Israeli president Reuven Rivlin has nominated Prime Minister Benjamin Netanyahu on Tuesday to try to form a government following the latest election, but voiced doubt that any candidate can forge a majority coalition.
“I have come to a decision based on the numbers of recommendations (from lawmakers), which indicates that Benjamin Netanyahu has a slightly higher chance of forming a government,” Rivlin said.
Announcement of the candidate to form a government.
Live broadcast (Hebrew) starting shortlyhttps://t.co/atajlerAoU
— Reuven Rivlin (@PresidentRuvi) April 6, 2021
In Rivlin’s consultations with party leaders following the March 23 vote, Netanyahu was backed by 52 lawmakers elected to Israel’s 120-seat parliament, the Knesset.
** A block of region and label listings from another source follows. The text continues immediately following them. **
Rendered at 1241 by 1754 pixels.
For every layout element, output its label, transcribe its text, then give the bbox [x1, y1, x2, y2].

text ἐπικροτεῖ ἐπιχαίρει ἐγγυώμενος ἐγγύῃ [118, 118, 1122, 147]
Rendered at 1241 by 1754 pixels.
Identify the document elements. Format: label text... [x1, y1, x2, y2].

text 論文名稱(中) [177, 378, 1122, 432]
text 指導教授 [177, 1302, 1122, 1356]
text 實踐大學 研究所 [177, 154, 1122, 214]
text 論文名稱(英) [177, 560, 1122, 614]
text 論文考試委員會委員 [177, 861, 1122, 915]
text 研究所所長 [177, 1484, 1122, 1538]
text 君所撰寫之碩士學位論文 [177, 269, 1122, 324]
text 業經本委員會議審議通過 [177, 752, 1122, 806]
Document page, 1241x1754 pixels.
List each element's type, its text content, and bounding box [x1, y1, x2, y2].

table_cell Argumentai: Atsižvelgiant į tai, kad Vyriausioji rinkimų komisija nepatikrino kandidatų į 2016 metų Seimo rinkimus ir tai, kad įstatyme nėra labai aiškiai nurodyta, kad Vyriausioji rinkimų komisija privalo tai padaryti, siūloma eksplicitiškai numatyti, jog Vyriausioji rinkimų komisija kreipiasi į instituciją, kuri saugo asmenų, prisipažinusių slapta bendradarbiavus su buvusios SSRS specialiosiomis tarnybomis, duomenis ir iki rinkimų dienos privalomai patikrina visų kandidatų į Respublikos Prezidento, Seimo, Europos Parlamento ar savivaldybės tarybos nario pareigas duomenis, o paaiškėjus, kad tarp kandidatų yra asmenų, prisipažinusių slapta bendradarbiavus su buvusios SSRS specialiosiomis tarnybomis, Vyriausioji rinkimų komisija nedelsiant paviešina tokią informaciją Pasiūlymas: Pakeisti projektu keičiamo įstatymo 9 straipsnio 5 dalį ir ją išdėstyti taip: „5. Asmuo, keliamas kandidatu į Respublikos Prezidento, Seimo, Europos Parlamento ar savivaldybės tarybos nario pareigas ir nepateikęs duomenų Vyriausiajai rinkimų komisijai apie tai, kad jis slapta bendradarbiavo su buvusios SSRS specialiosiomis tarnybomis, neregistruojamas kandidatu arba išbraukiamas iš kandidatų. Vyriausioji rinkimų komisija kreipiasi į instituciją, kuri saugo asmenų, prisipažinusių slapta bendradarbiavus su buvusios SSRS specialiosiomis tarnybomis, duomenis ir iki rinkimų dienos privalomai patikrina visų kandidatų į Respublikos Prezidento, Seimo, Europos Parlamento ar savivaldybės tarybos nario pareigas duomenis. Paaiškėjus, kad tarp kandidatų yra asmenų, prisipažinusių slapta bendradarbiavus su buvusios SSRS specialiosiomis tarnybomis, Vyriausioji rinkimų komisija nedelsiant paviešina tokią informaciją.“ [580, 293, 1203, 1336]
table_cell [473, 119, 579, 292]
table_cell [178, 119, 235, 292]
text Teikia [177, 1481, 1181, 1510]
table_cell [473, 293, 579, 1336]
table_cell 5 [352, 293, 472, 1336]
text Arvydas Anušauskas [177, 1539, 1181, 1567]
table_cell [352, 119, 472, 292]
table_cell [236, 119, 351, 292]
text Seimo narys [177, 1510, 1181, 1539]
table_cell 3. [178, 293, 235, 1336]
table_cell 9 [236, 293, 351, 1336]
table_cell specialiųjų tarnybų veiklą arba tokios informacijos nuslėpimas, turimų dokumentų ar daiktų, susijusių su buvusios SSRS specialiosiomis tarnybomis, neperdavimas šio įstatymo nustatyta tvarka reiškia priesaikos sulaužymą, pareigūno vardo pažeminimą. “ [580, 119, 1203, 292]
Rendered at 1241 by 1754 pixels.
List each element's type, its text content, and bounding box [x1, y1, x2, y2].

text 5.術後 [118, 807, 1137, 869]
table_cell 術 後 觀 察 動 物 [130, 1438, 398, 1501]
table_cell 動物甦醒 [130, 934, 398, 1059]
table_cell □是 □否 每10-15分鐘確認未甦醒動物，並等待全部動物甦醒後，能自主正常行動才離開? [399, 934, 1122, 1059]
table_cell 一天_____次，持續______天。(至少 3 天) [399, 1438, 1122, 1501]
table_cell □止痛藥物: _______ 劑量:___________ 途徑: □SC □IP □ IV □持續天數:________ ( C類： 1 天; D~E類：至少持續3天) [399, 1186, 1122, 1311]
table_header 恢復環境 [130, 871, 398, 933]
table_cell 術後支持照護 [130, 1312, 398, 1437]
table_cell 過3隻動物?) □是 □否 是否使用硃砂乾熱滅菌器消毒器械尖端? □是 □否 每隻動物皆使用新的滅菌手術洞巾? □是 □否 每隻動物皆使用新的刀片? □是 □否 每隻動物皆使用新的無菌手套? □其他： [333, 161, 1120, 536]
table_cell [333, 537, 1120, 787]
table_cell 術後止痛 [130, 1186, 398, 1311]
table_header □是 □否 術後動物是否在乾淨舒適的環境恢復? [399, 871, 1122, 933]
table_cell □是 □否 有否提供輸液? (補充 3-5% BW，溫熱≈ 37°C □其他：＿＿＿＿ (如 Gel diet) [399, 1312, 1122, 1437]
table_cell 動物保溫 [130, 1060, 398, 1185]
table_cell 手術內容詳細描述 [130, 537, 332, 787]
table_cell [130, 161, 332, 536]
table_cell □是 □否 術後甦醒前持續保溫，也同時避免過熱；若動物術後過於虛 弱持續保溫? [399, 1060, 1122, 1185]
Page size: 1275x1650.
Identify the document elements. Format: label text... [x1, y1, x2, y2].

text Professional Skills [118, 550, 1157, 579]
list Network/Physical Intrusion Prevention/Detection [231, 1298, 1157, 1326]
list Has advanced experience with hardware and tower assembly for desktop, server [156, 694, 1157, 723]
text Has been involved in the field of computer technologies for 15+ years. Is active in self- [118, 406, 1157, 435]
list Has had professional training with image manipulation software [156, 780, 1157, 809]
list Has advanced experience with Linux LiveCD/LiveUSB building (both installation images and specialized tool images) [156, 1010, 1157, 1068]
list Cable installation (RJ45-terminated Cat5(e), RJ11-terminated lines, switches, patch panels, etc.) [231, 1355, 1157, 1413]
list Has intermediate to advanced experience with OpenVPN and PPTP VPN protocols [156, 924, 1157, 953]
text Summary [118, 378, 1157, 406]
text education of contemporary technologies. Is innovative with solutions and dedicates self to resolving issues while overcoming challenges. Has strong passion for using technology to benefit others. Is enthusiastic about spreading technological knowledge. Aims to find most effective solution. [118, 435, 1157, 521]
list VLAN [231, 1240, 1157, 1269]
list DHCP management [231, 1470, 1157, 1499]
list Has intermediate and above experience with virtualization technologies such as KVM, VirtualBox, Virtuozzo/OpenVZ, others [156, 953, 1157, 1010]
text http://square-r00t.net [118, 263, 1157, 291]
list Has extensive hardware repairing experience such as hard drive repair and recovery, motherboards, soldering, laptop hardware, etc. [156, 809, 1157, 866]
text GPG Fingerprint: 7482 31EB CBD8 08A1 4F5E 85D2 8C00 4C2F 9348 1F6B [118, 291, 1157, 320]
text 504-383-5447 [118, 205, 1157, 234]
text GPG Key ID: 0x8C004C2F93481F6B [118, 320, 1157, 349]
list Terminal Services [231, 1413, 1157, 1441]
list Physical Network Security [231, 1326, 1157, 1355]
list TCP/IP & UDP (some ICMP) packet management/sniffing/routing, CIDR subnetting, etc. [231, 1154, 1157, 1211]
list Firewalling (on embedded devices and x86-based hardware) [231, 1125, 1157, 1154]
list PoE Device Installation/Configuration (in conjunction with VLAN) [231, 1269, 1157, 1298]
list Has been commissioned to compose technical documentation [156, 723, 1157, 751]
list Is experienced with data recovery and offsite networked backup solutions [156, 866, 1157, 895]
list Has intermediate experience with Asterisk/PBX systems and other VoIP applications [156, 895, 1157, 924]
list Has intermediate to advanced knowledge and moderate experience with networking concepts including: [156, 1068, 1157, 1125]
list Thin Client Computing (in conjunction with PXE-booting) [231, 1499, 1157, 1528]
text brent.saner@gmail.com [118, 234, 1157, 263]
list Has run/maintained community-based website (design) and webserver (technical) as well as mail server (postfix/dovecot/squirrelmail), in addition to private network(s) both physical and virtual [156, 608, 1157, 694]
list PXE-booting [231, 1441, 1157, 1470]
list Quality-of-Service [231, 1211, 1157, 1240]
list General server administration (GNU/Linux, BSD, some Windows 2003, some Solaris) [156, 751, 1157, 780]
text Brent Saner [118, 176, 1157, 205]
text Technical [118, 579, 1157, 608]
Opposition leader Yair Lapid earned 45 endorsements.
There were 16 abstentions and right-wing nationalist Naftali Bennett secured seven votes from his own Yamina party.
“The results of the consultations, that were open to all, lead me to believe that no candidate has a realistic chance of forming a government that will have the confidence of the Knesset,” Rivlin stated.
“In fact, if the law would allow me to do so, I would give the decision back to the representatives of the people.”
Rivlin referred directly to the misgivings of many Israelis about having Netanyahu try to form a government as he stands trial on corruption charges.
He said that he decided not to take Netanyahu’s ongoing trial into consideration out of a desire to protect the office of the president which “receives the trust of the public.”
“I know the position held by many, that the president should not give the role to a candidate that is facing criminal charges, but according to the law and the decision of the courts, a prime minister can continue in his role even when he is facing charges.”
Lapid responded that he understood the president’s decision and could not object.
“The president had no choice,” Lapid said. “But giving the mandate to Netanyahu is shameful and stains Israel as a law abiding state.”
Netanyahu, Israel’s longest serving premier with a record 12 consecutive years in office, will have at least 28 days to negotiate a coalition agreement.